The European Game Science Lab’s inaugural game jam proved to be a groundbreaking success, bringing together creativity and critical thinking across borders. Organized by Bug Gamelab with support from HTW Berlin’s DE:HIVE, this hybrid event connected over 100 participants—50+ students and staff from HTW Berlin and 50+ from Bahçeşehir University in Istanbul.
Focus on Biases in Gaming
The jam’s core mission was to reflect upon and verify workshop results concerning biases embedded in game rules and algorithms. This timely theme challenged participants to examine how games can perpetuate or challenge societal prejudices through their design choices.
Diverse Game Concepts Emerge
The created prototypes reveals an impressive diversity of approaches:
Social Commentary Games: Several projects tackled representation and identity, including games exploring gender roles and cultural perspectives.
Algorithm Awareness: Multiple teams created games that make algorithmic bias visible, transforming abstract concepts into interactive experiences.
Narrative Experiments: Story-driven prototypes examined how player choices and game narratives can reinforce or subvert social expectations.

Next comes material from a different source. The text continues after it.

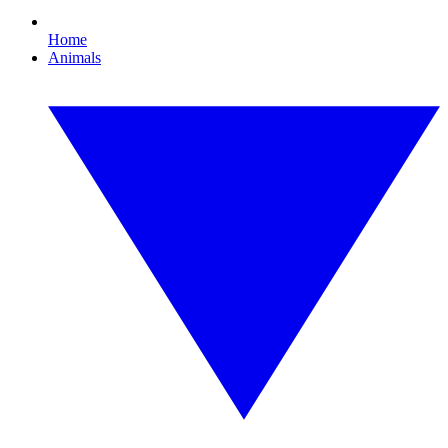
Home
Animals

System Critiques: Games that deconstruct traditional gaming mechanics to reveal hidden assumptions about competition, success, and player behavior.
Hybrid Innovation
The simultaneous Berlin-Istanbul format demonstrated that meaningful collaboration transcends physical boundaries. Teams worked synchronously across time zones, sharing ideas and building upon each other’s concepts in real-time.
This inaugural jam established a strong foundation for future European Game Science Lab initiatives, proving that games can serve as powerful tools for examining and addressing societal challenges. The diverse portfolio of prototypes shows how game design can become a lens for understanding and potentially transforming social dynamics.
The success metrics speak for themselves: 100+ engaged participants, dozens of innovative prototypes, and a new model for international academic collaboration in game research.